▶ Passage to read
Comment 8 for bug 1638700

Revision history for this message
Ming Lei (tom-leiming) wrote : Re: [Bug 1638700] Re: hio: SSD data corruption under stress test

On Thu, Nov 3, 2016 at 5:42 AM, Kamal Mostafa <email address hidden> wrote:
> Ming Lei comment #2 says you're the author of this patch to the hio
> driver:
>
> +#if (LINUX_VERSION_CODE >= KERNEL_VERSION(4,3,0))
> + blk_queue_split(q, &bio, q->bio_split);
> +#endif
> +
>
> Can you provide us with a short explanation for the git log, and also
> your Signed-off-by line for that patch?

Sure, please see the attachment.

>
> --
> You received this bug notification because you are subscribed to the bug
> report.

▶ Written exercise 1
Repeat the bug comment between "Revision history for" and "for that patch?", inclusive, swapping "patch" for "change".
▶ Written exercise 2
In the bug comment, what two things does Kamal Mostafa ask Ming Lei to provide?
The data has nothing to do with the bug comment.

▶ Dataset entries
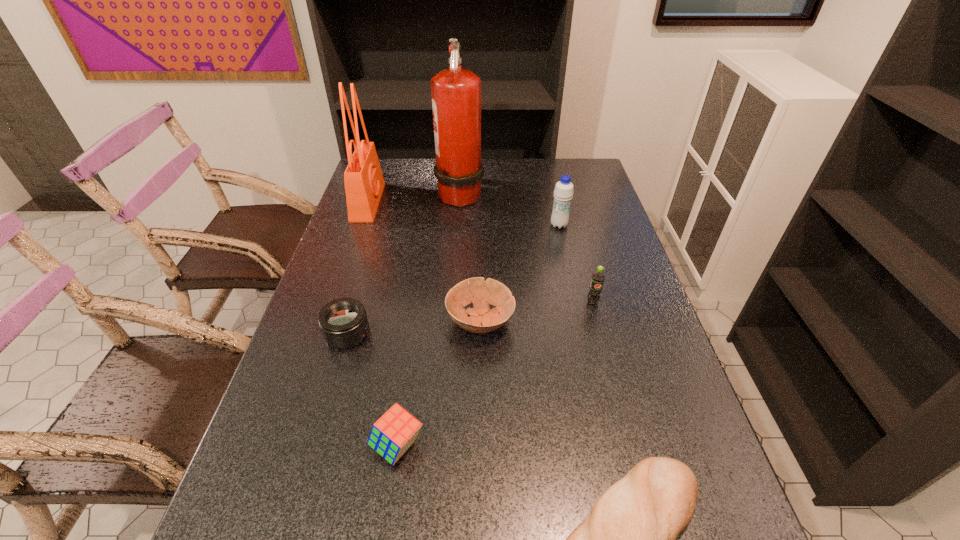
What are the coordinates of `object at the far left corner` in the screenshot? It's located at 364,183.

Find the location of `free space at the far edge of the desktop`. free space at the far edge of the desktop is located at coordinates (551, 183).

You are a GUI agent. You are given a task and a screenshot of the screen. Output one action in this format:
    pyautogui.click(x=<x>, y=<y>)
    Task: Click on the vacant area at the left edge
    
    Given the screenshot: What is the action you would take?
    pyautogui.click(x=345, y=362)

In order to click on vacant space at the right edge of the desktop in this screenshot , I will do `click(604, 256)`.

Locate an element on the screen. The width and height of the screenshot is (960, 540). empty space that is in between the water bottle and the telephoto lens is located at coordinates pos(453,279).

Locate an element on the screen. The width and height of the screenshot is (960, 540). vacant area that lies between the bowl and the soda is located at coordinates (537, 312).

Where is `unoccupied position between the telephoto lens and the water bottle`? This screenshot has width=960, height=540. unoccupied position between the telephoto lens and the water bottle is located at coordinates [453, 279].

Identify the location of free space between the soda and the bowl. Image resolution: width=960 pixels, height=540 pixels. (537, 312).

You are a GUI agent. You are given a task and a screenshot of the screen. Output one action in this format:
    pyautogui.click(x=<x>, y=<y>)
    Task: Click on the vacant space that's between the fire extinguisher and the bowl
    
    Given the screenshot: What is the action you would take?
    pyautogui.click(x=470, y=257)

Locate which object ranks fourth in proximity to the bowl. Please provide its 2D coordinates. Your answer should be formatted as a tuple, i.e. [(x, y)], where the tuple contains the x and y coordinates of a point satisfying the conditions above.

[(628, 539)]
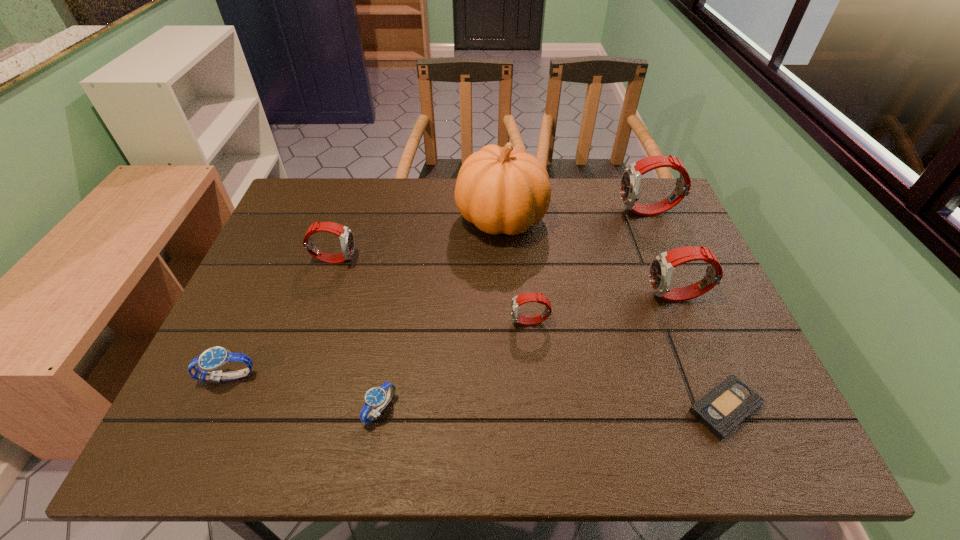
You are a GUI agent. You are given a task and a screenshot of the screen. Output one action in this format:
    pyautogui.click(x=<x>, y=<y>)
    Task: Click on the blank space at the near left corner of the desktop
    This screenshot has height=540, width=960.
    Given the screenshot: What is the action you would take?
    pyautogui.click(x=221, y=422)

Identify the location of vacant space at the far right corner of the desktop. click(x=635, y=214).

I want to click on free space between the leftmost object and the tallest watch, so pyautogui.click(x=439, y=294).

Where is `free spot between the nearer blue watch and the fourth shortest watch`? This screenshot has width=960, height=540. free spot between the nearer blue watch and the fourth shortest watch is located at coordinates (357, 334).

What are the coordinates of `free space between the second object from left to right and the fifth shortest watch` in the screenshot? It's located at (506, 278).

Where is `vacant space that's between the third farthest watch and the third red watch from right to left`? The height and width of the screenshot is (540, 960). vacant space that's between the third farthest watch and the third red watch from right to left is located at coordinates pos(604,309).

The width and height of the screenshot is (960, 540). In order to click on vacant area between the farther blue watch and the second farthest red watch in this screenshot , I will do `click(281, 318)`.

Where is `free space between the third nearest watch and the tallest object`? The height and width of the screenshot is (540, 960). free space between the third nearest watch and the tallest object is located at coordinates (516, 271).

The height and width of the screenshot is (540, 960). Identify the location of empty space that is in between the orange pumpkin and the farthest red watch. (575, 215).

Select which object appears as the fourth closest to the fifth nearest object. Please provide its 2D coordinates. Your answer should be formatted as a tuple, i.e. [(x, y)], where the tuple contains the x and y coordinates of a point satisfying the conditions above.

[(518, 300)]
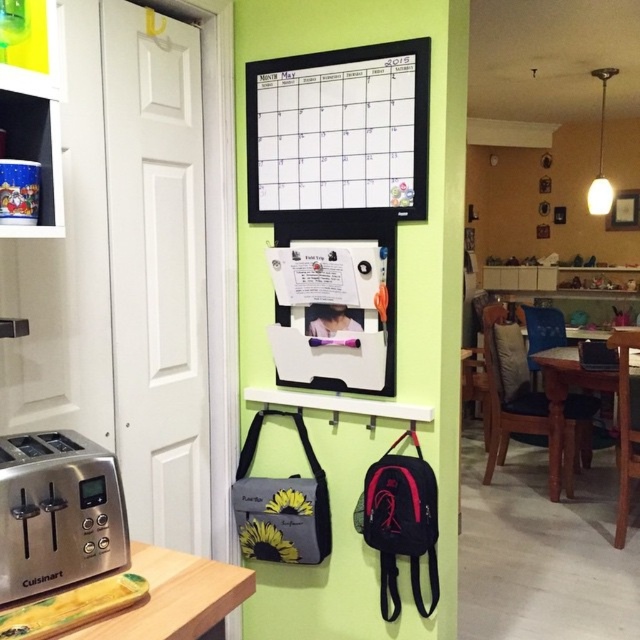
Question: Which point appears closest to the camera in this image?

Choices:
 (A) (134, 636)
 (B) (250, 109)
 (C) (92, 477)

Answer: (A)

Question: Which is nearer to the brown wooden table at center?

Choices:
 (A) white matte calendar at upper center
 (B) wooden table at lower left

Answer: (A)

Question: Which of these objects is positioned farthest from the stainless steel toaster at left?

Choices:
 (A) wooden table at lower left
 (B) brown wooden table at center

Answer: (B)

Question: Does wooden table at lower left appear over brown wooden table at center?

Choices:
 (A) yes
 (B) no

Answer: (B)

Question: From the image, what is the correct spatial relationship of stainless steel toaster at left in relation to brown wooden table at center?

Choices:
 (A) left
 (B) right

Answer: (A)

Question: Where is white matte calendar at upper center located in relation to brown wooden table at center in the image?

Choices:
 (A) below
 (B) above

Answer: (B)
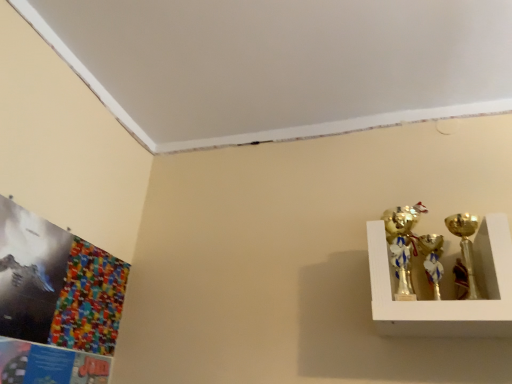
Question: From their relative heights in the image, would you say gold metallic candle holder at right, which ranks as the 1th candle holder in right-to-left order, is taller or shorter than gold metallic trophy at upper right, the 2th candle holder in the right-to-left sequence?

Choices:
 (A) tall
 (B) short

Answer: (A)

Question: From a real-world perspective, is gold metallic candle holder at right, which ranks as the 1th candle holder in right-to-left order, positioned above or below gold metallic trophy at upper right, the first candle holder positioned from the left?

Choices:
 (A) below
 (B) above

Answer: (A)

Question: In the image, is gold metallic candle holder at right, marked as the second candle holder in a left-to-right arrangement, positioned in front of or behind gold metallic trophy at upper right, the 2th candle holder in the right-to-left sequence?

Choices:
 (A) front
 (B) behind

Answer: (A)

Question: Looking at the image, does gold metallic trophy at upper right, the first candle holder positioned from the left, seem bigger or smaller compared to gold metallic candle holder at right, which ranks as the 1th candle holder in right-to-left order?

Choices:
 (A) small
 (B) big

Answer: (A)

Question: Would you say gold metallic trophy at upper right, the 2th candle holder in the right-to-left sequence, is to the left or to the right of gold metallic candle holder at right, which ranks as the 1th candle holder in right-to-left order, in the picture?

Choices:
 (A) left
 (B) right

Answer: (A)

Question: In terms of height, does gold metallic trophy at upper right, the 2th candle holder in the right-to-left sequence, look taller or shorter compared to gold metallic candle holder at right, marked as the second candle holder in a left-to-right arrangement?

Choices:
 (A) short
 (B) tall

Answer: (A)

Question: From a real-world perspective, is gold metallic trophy at upper right, the 2th candle holder in the right-to-left sequence, positioned above or below gold metallic candle holder at right, which ranks as the 1th candle holder in right-to-left order?

Choices:
 (A) below
 (B) above

Answer: (B)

▶ Task response 1
Revision history for this message
Ming Lei (tom-leiming) wrote : Re: [Bug 1638700] Re: hio: SSD data corruption under stress test

On Thu, Nov 3, 2016 at 5:42 AM, Kamal Mostafa <email address hidden> wrote:
> Ming Lei comment #2 says you're the author of this change to the hio
> driver:
>
> +#if (LINUX_VERSION_CODE >= KERNEL_VERSION(4,3,0))
> + blk_queue_split(q, &bio, q->bio_split);
> +#endif
> +
>
> Can you provide us with a short explanation for the git log, and also
> your Signed-off-by line for that change?

▶ Task response 2
A short explanation for the git log and a Signed-off-by line for the patch.